§ To do
A line belongs in the answer if it contains "serve"; copy every such line from the entries below.

-.-.-

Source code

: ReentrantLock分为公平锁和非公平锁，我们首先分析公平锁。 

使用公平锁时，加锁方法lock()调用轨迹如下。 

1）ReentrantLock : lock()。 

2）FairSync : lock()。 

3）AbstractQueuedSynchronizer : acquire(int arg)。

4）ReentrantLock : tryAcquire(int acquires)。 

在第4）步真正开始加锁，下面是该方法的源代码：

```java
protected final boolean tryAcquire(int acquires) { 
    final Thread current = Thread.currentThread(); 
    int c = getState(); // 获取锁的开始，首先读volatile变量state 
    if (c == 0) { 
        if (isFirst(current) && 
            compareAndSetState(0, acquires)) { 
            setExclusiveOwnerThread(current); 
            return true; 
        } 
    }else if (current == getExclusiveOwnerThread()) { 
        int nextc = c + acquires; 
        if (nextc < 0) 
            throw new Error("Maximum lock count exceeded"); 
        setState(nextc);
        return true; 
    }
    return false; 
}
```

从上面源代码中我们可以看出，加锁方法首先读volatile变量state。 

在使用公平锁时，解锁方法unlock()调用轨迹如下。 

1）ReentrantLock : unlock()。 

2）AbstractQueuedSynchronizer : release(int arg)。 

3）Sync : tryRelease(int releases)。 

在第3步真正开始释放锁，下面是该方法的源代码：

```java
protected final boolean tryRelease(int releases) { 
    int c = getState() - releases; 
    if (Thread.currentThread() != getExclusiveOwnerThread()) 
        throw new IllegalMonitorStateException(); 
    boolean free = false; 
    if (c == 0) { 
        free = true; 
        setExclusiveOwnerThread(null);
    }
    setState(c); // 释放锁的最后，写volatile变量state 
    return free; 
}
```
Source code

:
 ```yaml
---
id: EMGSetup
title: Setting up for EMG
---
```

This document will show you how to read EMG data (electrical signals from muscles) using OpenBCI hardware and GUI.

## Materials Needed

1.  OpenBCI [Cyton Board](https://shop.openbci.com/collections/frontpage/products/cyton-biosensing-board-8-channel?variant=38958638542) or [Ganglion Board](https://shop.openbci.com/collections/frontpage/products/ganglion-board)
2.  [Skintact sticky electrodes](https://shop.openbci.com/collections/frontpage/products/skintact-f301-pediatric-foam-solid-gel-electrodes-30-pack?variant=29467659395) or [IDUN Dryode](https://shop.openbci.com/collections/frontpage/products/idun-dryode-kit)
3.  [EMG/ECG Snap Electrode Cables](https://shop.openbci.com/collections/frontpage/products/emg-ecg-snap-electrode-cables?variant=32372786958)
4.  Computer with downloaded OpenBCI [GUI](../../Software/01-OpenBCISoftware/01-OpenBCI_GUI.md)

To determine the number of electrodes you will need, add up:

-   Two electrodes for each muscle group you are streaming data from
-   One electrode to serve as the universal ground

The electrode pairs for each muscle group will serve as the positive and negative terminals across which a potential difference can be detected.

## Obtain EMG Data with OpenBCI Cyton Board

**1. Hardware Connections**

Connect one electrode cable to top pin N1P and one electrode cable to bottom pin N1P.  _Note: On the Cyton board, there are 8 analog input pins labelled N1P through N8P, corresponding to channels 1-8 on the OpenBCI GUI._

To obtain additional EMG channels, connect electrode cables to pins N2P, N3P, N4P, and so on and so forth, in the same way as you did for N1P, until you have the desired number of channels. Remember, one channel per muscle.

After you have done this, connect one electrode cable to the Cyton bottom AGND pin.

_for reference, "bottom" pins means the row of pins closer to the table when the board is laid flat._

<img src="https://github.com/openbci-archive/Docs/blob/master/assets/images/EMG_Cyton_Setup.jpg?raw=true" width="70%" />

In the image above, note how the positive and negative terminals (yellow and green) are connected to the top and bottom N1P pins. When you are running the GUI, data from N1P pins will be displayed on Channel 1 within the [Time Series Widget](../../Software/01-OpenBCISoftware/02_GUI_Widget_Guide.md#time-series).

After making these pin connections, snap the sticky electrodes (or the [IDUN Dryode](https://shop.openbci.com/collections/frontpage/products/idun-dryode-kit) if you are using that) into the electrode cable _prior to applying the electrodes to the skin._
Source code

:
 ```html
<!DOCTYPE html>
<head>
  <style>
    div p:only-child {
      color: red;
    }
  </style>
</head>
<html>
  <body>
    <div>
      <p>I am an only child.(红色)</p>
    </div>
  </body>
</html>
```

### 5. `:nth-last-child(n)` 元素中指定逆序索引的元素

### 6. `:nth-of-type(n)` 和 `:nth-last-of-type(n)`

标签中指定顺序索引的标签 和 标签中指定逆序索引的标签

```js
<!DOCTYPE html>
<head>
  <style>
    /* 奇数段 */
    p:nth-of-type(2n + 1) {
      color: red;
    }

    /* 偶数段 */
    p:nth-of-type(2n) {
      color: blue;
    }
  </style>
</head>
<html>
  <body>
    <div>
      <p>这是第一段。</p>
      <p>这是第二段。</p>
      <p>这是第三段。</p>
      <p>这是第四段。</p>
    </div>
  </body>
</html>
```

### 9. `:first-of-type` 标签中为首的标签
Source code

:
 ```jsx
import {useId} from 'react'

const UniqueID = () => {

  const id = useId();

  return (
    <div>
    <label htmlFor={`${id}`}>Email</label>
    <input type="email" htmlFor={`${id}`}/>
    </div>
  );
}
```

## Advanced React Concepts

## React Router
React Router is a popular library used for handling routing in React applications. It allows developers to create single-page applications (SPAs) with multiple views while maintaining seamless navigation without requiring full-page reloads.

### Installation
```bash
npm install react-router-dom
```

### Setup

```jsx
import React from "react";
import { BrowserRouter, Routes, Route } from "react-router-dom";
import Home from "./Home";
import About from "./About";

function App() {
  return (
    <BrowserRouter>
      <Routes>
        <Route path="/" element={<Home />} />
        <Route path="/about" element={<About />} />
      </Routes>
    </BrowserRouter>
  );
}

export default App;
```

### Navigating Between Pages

-.-.-

§ Result for this task
-   One electrode to serve as the universal ground
The electrode pairs for each muscle group will serve as the positive and negative terminals across which a potential difference can be detected.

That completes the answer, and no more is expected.